◆ What the task asks
Line tally for "egyetemi": state how many lines of the entries include it, with no other text.

◆ Material shown
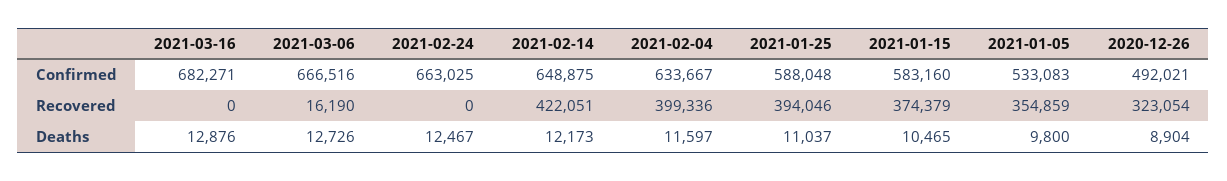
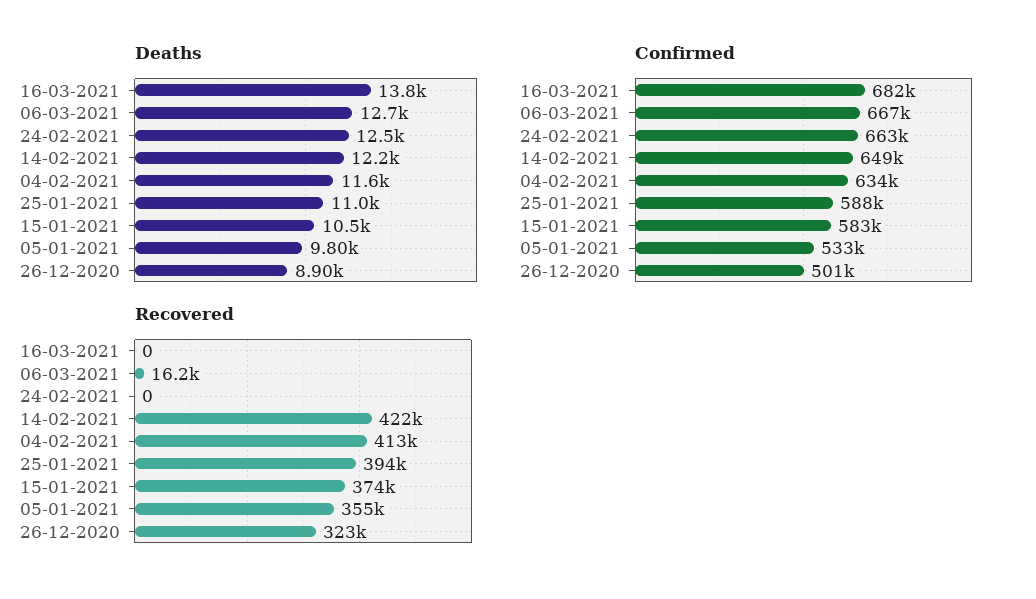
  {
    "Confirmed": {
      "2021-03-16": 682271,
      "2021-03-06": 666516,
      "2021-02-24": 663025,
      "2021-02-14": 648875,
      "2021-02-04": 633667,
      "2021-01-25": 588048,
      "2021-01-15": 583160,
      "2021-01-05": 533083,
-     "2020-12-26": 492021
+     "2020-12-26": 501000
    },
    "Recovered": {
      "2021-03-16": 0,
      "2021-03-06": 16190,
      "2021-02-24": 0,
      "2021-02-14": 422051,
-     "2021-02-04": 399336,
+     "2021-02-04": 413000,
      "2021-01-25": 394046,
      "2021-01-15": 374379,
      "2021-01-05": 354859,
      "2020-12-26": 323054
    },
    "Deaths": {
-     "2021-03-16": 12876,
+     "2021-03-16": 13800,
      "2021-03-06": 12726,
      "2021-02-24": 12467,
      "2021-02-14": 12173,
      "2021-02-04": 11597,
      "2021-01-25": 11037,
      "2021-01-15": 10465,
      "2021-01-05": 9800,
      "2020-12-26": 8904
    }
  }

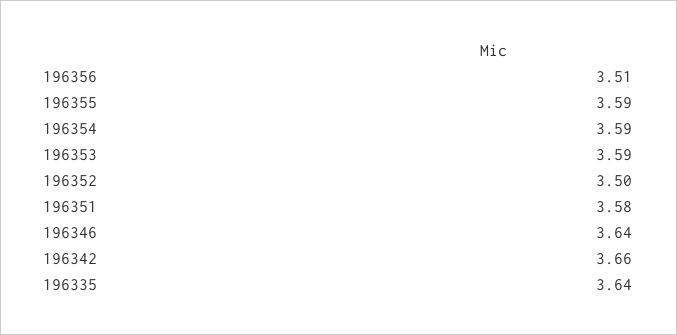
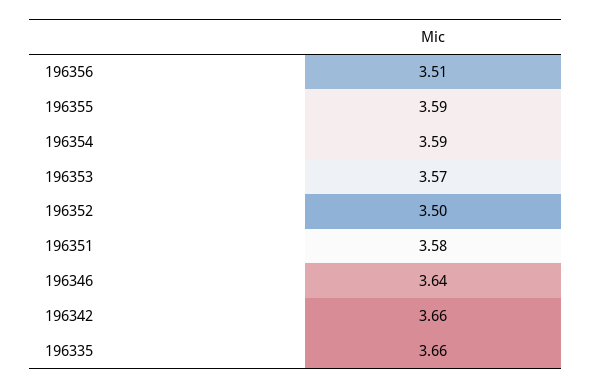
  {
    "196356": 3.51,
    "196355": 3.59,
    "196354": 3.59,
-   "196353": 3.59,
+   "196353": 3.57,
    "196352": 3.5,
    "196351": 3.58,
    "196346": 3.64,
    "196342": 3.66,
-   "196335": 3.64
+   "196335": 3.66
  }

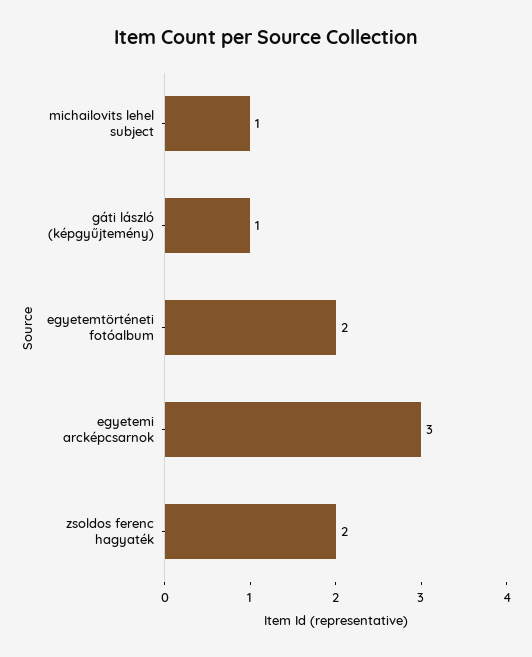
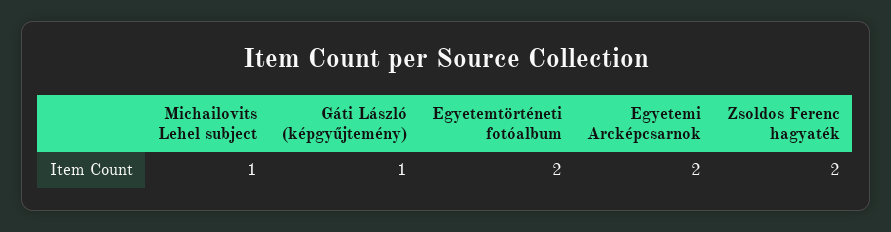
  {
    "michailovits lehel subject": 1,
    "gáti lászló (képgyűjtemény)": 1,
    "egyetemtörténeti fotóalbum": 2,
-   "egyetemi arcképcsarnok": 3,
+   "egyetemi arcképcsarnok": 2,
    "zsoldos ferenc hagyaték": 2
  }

◆ Reply
2